This content was published prior to the combination of Dentons Davis Brown. Learn more about Dentons Davis Brown.
As this was the first funnel week of the 2021 legislative session, both chambers focused their efforts on committee work. Despite already passing a massive number of bills through committee in the first seven weeks of the legislative session, the legislature moved an impressive 149 bills out of committee this week. Those bills are now considered “funnel proof” and are eligible for further consideration this legislative session. Bills that did not make it out of a committee in either the House or the Senate are effectively “dead” and cannot be considered for the remainder of the legislative session. Two caveats: 1. Ways and Means bills are funnel proof and are eligible for consideration the entirety of a legislative session. 2. Any language can reappear as an amendment to another bill or be included in an appropriations bill. Meaning–everything is fair game until sine die.
Paycheck Protection Deductions Bill
The House debated one bill this week on Wednesday due to the time-sensitive nature of the bill, SF364 the Paycheck Protection Deductions bill. The bill was passed by the Senate and the House added language that provides $115 million in tax relief related to the COVID pandemic:
- $90 million of the $115 million will be offset by a transfer to the General Fund from the Taxpayer Trust Fund
- $25 million will come out of the ending balance
- Transfers another $12.8 million from the Taxpayer Trust Fund to cover the impacts on FY2022 for those costs
- The pandemic unemployment exemption in the bill has a $100 million impact
- The remaining reductions are from COVID grants and the Federal Paycheck Protection program
Dead or Alive?
Cedar Rapids Gazette journalist Rod Boshart published a summary of bills that are dead and alive. Read his full list on the Gazette’s site. Included below are bills most interesting to Iowa businesses.
Bills that are still alive and eligible for consideration in 2021
- Increase state K-12 education funding by $36.5 million next fiscal year (SF269)
- K-12 schools must offer in-person classroom instruction option (SF160)
- Provide state-funded “students first” scholarships for children attending private schools (SF159)

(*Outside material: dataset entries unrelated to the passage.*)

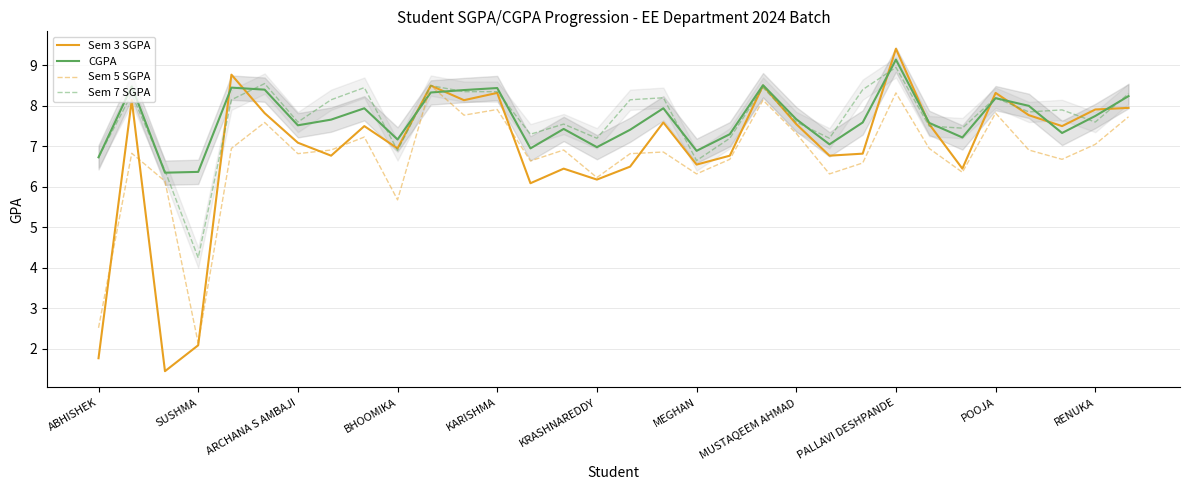

What is the sum of all Sem 7 SGPA values?

246.3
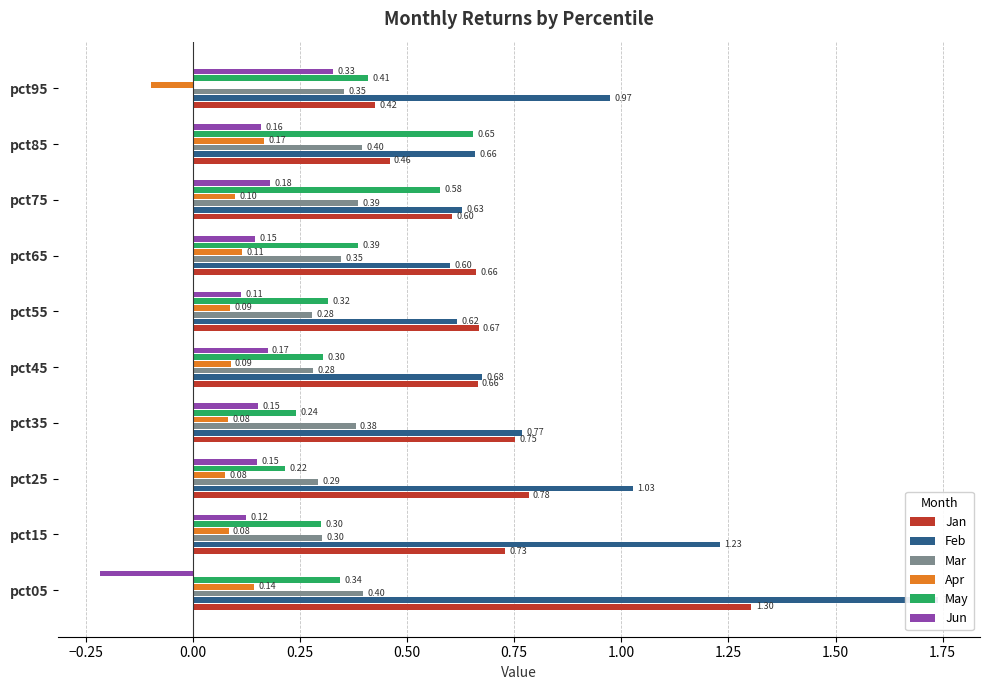

What is the sum of the Apr values at 0.50 and 0.25?

0.2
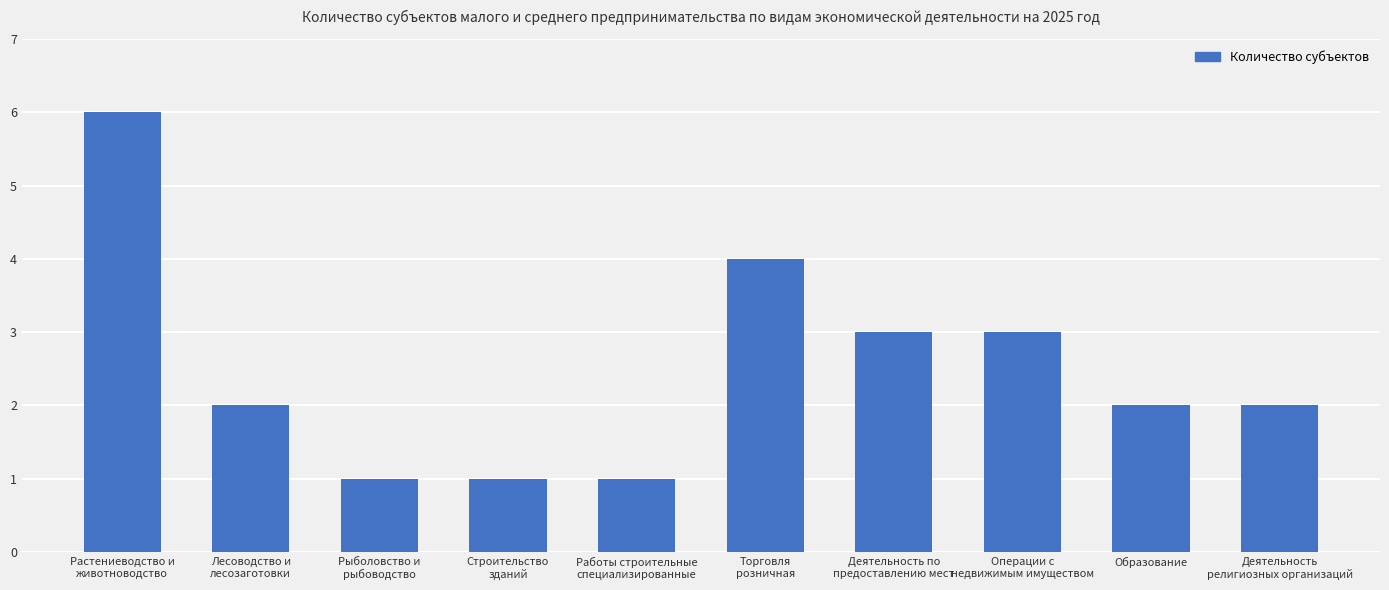

What is the difference between the values at Образование and Рыболовство и
рыбоводство?

1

- Remove permit requirement, enacting “constitutional carry” gun laws (HSB254/SF535)
- Prohibit contracts with or incentives to tech companies that censor online content (SF402/HF633)
- Amend Iowa Constitution to say there is no right to abortion (SJR2)
- Eliminate state funds for municipalities that “defund” police (SF479)
- Bar employers from requiring employees to be vaccinated against COVID-19 (SF193)
- Expand broadband grant program (SF390)
- Expand affordable housing options (SSB1142/HF178)
- Amend Iowa Constitution with gun rights statement (SJR7)
- Change election laws relating to early and absentee voting (SF413)
Bills that are “dead”
- Reinstate the death penalty for certain crimes against minors (kidnapping, sexual abuse offenses, or murder) (SSB1004)
- Eliminate Iowa income tax and raise state sales tax to 11 percent (SF149)
- Establish a COVID-19 oversight committee to review government expenditures (HF689)
- Provide “religious freedom” protections for businesses (SF436)
- Allow parents of elementary students to opt out of gender identity instruction (SF167)
- Implement 1-year hold on certain Iowa Supreme Court decisions to allow legislative oversight (HF109)
- Ban law enforcement from racial profiling (HF130/HF356)
- Prohibit public colleges/universities from mandating face masks and eliminate Iowa tuition grant funds for private schools that do mandate (HSB162)
- Raise state cigarette tax by 50 cents to $1.86 per pack (HF733)
- Lower some penalties associated with marijuana possession (HF163)
- Require nursing homes to allow visitors even in health emergency (HF571)
- Remove gender identity as protected class under Iowa Civil Rights Act (HF272)
- Require transgender individuals to use the bathroom corresponding to the sex on their birth certificate in elementary and secondary schools (SF224)
Executive Update
Governor Reynolds announced she is joining with 22 other governors to oppose the new standard in President Biden’s stimulus bill for how federal funds would be allocated to states.
Governor Reynolds received her COVID vaccination during her news conference on Wednesday.